Shirer a rapporté que pendant que les Nazis envahissaient et ravageaient la Belgique et bombardaient Rotterdam, les cafés de Berlin étaient remplis, l'orchestre symphonique jouait et les gens promenaient leurs chiens dans le parc les dimanches après-midi ensoleillés.
Dimanche soir le 14 novembre 2004, j'ai allumé la télévision pour suivre sur une chaîne une reprise des «entretien» de Mike Wallace avec Yasser Arafat. Comme toutes les stars des médias, Wallace passe sous silence l'invasion du Liban par Israël, l'assassinat par Sharon de milliers de Palestiniens, l'occupation militaire de la Palestine et la destruction gratuite de Jenine et de la ville de Gaza. Wallace accuse Arafat d'être un menteur, un terroriste, d'être corrompu et tortueux. Trente millions de foyers US regardent ce spectacle lamentable d'un apologiste sioniste, sûr de son bon droit, qui vante les «idéaux occidentaux», si utiles pour raser des villes, bombarder des hôpitaux et exterminer une nation.
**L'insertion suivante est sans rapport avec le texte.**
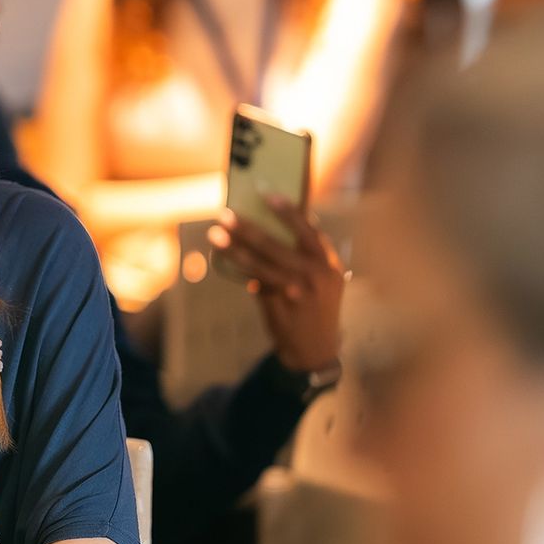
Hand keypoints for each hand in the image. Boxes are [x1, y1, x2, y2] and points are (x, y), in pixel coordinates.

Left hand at [207, 196, 345, 371]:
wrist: (316, 348)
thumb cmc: (315, 304)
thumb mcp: (323, 279)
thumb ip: (305, 255)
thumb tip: (267, 225)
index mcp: (328, 263)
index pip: (308, 230)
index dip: (288, 211)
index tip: (267, 194)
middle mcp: (316, 275)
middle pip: (276, 246)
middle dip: (247, 228)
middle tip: (225, 215)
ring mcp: (297, 292)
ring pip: (259, 265)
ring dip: (234, 249)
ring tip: (215, 235)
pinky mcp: (279, 306)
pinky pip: (255, 282)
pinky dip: (240, 271)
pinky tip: (223, 259)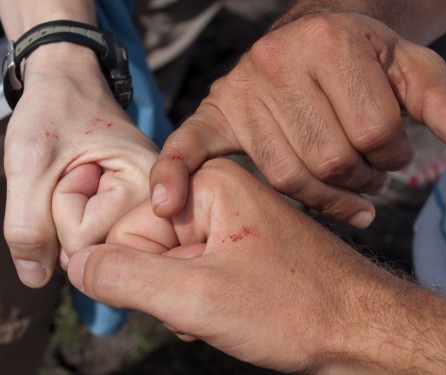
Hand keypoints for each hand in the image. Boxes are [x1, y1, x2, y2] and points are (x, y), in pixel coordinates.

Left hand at [3, 44, 158, 286]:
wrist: (70, 82)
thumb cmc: (54, 110)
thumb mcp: (31, 162)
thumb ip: (27, 225)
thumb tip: (35, 280)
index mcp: (146, 186)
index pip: (86, 241)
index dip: (59, 206)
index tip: (70, 164)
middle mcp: (154, 203)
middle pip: (91, 249)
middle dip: (61, 215)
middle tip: (71, 169)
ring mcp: (144, 207)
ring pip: (88, 247)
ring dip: (63, 216)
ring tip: (76, 174)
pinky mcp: (129, 208)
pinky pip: (91, 235)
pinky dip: (70, 215)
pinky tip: (80, 185)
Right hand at [68, 158, 445, 373]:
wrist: (360, 331)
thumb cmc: (296, 308)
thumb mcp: (198, 297)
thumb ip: (126, 278)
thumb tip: (79, 264)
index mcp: (210, 184)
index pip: (128, 226)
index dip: (140, 272)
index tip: (174, 297)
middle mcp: (220, 195)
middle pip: (150, 245)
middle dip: (166, 289)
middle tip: (204, 307)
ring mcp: (231, 223)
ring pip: (171, 265)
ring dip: (184, 300)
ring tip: (223, 312)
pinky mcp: (240, 248)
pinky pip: (196, 273)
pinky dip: (202, 301)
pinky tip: (230, 314)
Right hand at [149, 12, 445, 227]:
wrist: (315, 35)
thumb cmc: (365, 59)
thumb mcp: (411, 67)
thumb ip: (441, 100)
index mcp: (332, 43)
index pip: (371, 130)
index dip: (391, 153)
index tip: (392, 153)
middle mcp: (278, 60)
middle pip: (328, 157)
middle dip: (359, 177)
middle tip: (368, 175)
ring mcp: (241, 88)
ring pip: (285, 172)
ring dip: (320, 192)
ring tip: (340, 185)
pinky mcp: (215, 110)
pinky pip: (189, 144)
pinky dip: (176, 173)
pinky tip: (167, 204)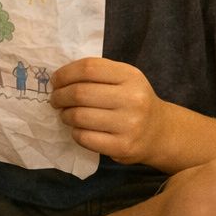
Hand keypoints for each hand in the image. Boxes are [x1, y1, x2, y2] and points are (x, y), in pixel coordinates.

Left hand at [50, 58, 172, 164]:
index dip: (65, 73)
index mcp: (131, 76)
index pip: (88, 68)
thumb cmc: (134, 101)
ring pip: (79, 116)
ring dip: (65, 115)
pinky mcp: (123, 146)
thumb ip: (97, 74)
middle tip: (55, 99)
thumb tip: (59, 78)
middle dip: (60, 96)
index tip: (55, 80)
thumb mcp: (124, 79)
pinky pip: (84, 137)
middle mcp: (133, 99)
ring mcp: (129, 124)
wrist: (160, 132)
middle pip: (80, 93)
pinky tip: (78, 129)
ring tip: (65, 114)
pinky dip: (75, 132)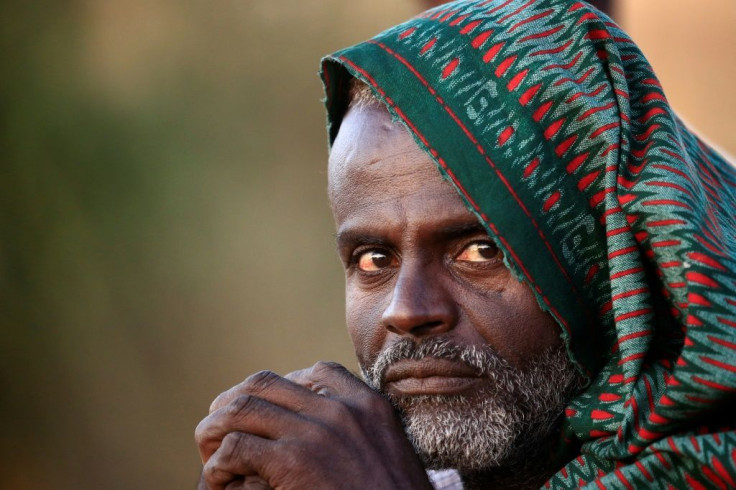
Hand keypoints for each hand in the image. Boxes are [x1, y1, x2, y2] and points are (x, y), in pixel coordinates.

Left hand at [195, 361, 432, 488]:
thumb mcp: (390, 454)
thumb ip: (363, 433)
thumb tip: (331, 437)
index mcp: (367, 405)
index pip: (316, 372)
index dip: (279, 389)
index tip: (267, 413)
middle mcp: (339, 409)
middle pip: (265, 383)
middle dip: (235, 401)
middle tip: (220, 428)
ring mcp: (315, 433)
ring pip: (240, 408)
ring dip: (215, 428)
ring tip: (209, 452)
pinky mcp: (293, 462)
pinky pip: (235, 446)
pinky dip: (218, 463)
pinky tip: (220, 480)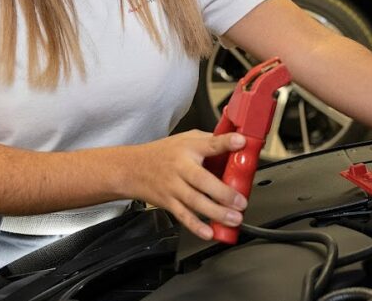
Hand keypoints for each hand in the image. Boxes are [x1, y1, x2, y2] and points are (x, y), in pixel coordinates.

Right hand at [125, 131, 248, 239]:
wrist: (131, 169)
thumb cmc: (161, 154)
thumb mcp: (184, 139)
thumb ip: (209, 141)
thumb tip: (235, 144)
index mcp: (188, 148)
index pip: (209, 144)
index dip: (225, 143)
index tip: (240, 142)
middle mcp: (181, 168)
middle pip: (202, 180)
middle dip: (224, 193)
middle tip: (241, 201)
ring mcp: (173, 187)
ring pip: (195, 202)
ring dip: (216, 213)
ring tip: (234, 219)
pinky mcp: (168, 203)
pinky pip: (183, 216)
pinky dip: (196, 226)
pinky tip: (209, 232)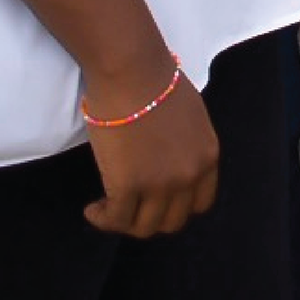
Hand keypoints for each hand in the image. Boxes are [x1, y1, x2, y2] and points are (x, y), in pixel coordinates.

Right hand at [81, 63, 219, 236]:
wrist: (132, 71)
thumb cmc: (154, 81)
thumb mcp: (190, 117)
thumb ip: (186, 145)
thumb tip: (169, 158)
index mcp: (207, 156)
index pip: (201, 204)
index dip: (177, 207)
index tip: (158, 201)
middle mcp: (189, 176)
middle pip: (173, 221)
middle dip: (151, 217)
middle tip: (130, 206)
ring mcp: (160, 184)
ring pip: (144, 227)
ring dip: (124, 222)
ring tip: (106, 207)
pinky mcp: (128, 186)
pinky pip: (116, 220)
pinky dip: (102, 219)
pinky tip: (93, 209)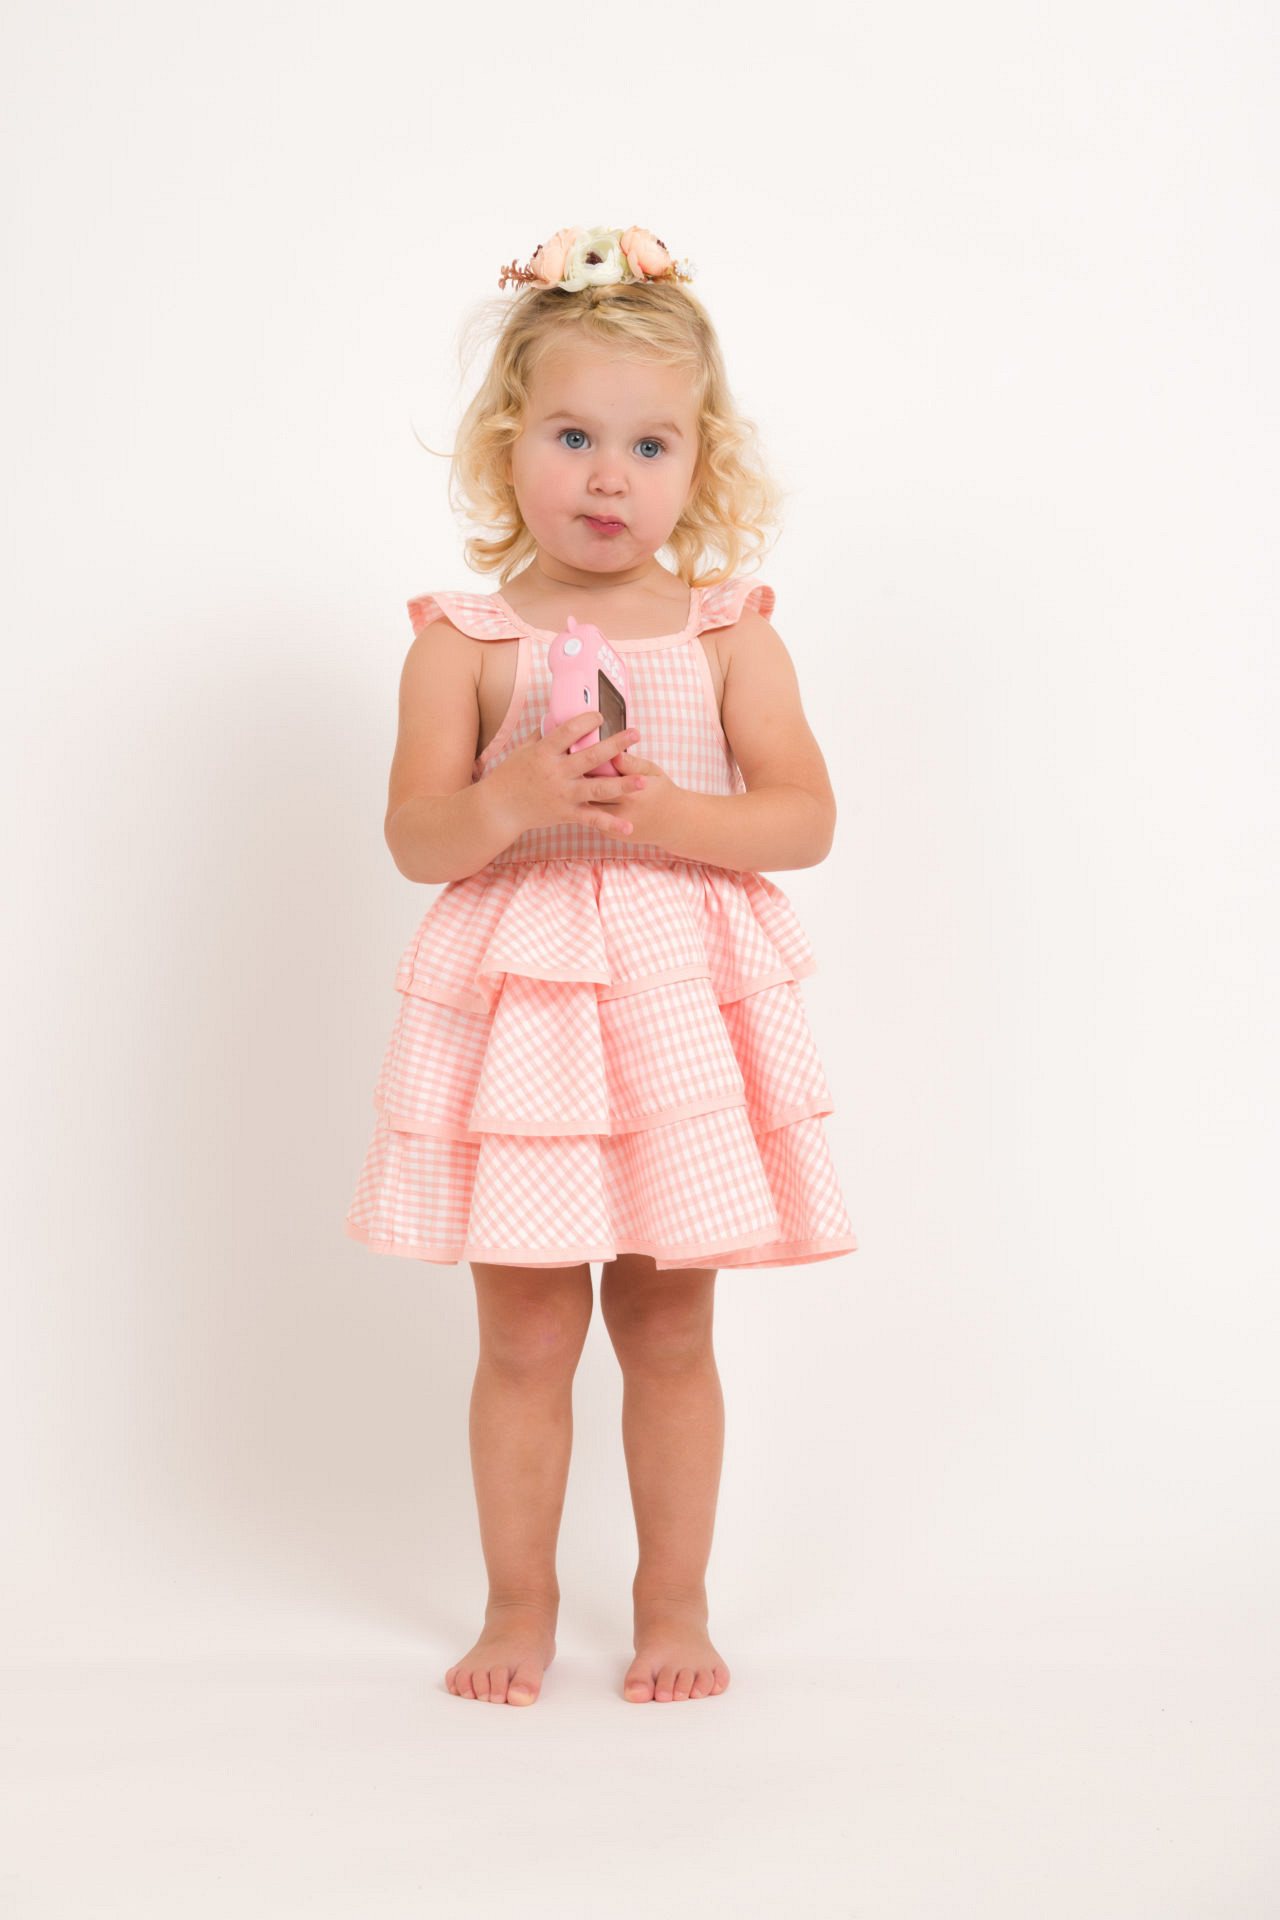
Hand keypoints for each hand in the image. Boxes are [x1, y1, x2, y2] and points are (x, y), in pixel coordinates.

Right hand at [487, 711, 646, 840]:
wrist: (499, 809)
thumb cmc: (510, 776)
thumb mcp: (523, 750)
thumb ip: (543, 734)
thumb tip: (558, 716)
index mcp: (544, 753)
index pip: (568, 732)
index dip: (586, 721)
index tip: (601, 715)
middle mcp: (556, 773)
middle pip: (591, 757)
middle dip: (615, 745)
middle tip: (636, 733)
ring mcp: (563, 795)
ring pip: (598, 789)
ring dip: (623, 785)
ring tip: (644, 781)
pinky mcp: (567, 814)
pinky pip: (592, 819)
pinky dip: (611, 824)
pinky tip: (629, 827)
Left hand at [581, 746, 685, 850]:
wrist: (673, 823)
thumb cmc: (661, 791)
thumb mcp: (652, 772)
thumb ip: (632, 764)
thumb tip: (614, 753)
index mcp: (634, 792)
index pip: (603, 776)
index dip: (589, 765)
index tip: (580, 753)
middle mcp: (624, 811)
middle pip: (591, 793)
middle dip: (581, 780)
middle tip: (572, 767)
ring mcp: (616, 826)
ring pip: (589, 807)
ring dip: (581, 795)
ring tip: (575, 781)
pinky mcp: (611, 834)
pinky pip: (593, 818)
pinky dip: (587, 808)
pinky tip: (582, 797)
Oui, il y a des différences entre la description par Shirer de la propagande nazie dans la conquête de l'Europe et l'apologie des médias US de l'invasion de l'Irak et du massacre de Palestiniens par Israël: l'un est fait au nom du Führer et de la mère Patrie, et l'autre au nom de Dieu et de la démocratie. Les cadavres rongés par les chiens dans les ruines de Falloudjah apprécieront.
* Professeur émérite de sociologie à la State University de New York, Binghamton, Etats-Unis.
1.- William Shirer 1904-1993 fut l'un des journalistes les plus connus aux Etats-Unis. Il couvrit la montée d'Hilter au pouvoir et le développement du nazisme. En 1941, il publia son Berlin Diary, puis en 1959 son célèbre The Rise and Fall of the Third Reich.